Construction Procedure:

The required tangents can be constructed on the given circle as follows.

1. Draw a circle with the help of a bangle.

2. Draw two non-parallel chords such as AB and CD

3. Draw the perpendicular bisector of AB and CD

4. Take the centre as O where the perpendicular bisector intersects.

5. To draw the tangents, take a point P outside the circle.

6. Join the points O and P.

7. Now draw the perpendicular bisector of the line PO and midpoint is taken as M

8. Take M as centre and MO as radius draw a circle.
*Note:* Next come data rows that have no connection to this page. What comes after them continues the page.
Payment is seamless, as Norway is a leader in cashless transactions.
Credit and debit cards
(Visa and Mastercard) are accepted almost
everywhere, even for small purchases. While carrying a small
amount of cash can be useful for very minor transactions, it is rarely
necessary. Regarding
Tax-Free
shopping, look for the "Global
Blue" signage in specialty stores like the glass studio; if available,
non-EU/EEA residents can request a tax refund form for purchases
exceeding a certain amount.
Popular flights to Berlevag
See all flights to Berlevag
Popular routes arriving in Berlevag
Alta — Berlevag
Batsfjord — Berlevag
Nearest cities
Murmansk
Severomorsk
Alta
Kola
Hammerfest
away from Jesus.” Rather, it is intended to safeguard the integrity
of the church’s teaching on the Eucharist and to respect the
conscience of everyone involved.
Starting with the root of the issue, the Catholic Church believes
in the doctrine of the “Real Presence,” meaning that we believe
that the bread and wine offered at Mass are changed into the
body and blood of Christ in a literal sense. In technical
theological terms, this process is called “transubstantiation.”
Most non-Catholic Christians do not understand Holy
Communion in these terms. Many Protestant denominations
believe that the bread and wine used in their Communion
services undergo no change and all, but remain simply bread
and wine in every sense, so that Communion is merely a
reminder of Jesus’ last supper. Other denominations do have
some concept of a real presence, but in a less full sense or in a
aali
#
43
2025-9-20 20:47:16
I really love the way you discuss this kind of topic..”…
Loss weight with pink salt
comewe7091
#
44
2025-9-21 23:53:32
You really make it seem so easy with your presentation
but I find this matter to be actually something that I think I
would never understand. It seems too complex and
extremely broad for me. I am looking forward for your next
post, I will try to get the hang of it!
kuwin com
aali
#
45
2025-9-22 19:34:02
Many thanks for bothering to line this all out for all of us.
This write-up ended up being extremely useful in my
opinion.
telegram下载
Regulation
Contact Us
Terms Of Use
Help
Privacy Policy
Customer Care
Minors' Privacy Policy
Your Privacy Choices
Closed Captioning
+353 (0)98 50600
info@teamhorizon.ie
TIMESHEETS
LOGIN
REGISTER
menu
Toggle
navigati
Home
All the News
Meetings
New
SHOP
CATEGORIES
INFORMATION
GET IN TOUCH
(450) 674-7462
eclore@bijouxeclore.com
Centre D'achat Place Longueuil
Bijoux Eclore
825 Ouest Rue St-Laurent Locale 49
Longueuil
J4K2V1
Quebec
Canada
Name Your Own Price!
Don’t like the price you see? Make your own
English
9. Let the circle intersects intersect the circle at the points Q and R

10. Now join PQ and PR

11. Therefore, PQ and PR are the required tangents.

Justification:

The construction can be justified by proving that PQ and PR are the tangents to the circle.

Since, O is the centre of a circle, we know that the perpendicular bisector of the chords passes through the centre.
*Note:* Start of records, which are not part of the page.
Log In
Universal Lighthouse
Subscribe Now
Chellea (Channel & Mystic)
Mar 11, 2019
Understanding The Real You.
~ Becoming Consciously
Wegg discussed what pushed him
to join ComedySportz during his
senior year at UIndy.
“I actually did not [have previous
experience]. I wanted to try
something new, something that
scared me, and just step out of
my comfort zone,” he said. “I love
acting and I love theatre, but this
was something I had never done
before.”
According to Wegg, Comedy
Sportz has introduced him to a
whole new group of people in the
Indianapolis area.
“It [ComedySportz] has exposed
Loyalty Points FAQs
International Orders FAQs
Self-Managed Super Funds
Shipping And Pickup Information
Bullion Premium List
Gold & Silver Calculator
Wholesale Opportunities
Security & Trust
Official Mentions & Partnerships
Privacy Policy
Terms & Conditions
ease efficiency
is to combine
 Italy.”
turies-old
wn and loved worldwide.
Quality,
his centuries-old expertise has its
Now, join the points OQ and OR.

We know that perpendicular bisector of a chord passes through the centre.

It is clear that the intersection point of these perpendicular bisectors is the centre of the circle.

Since, ∠PQO is an angle in the semi-circle. We know that an angle in a semi-circle is a right angle.

∴ ∠PQO = 90°

⇒ OQ⊥ PQ

Since OQ is the radius of the circle, PQ has to be a tangent of the circle. Similarly,

∴ ∠PRO = 90°

⇒ OR ⊥ PO

Since OR is the radius of the circle, PR has to be a tangent of the circle

Therefore, PQ and PR are the required tangents of a circle.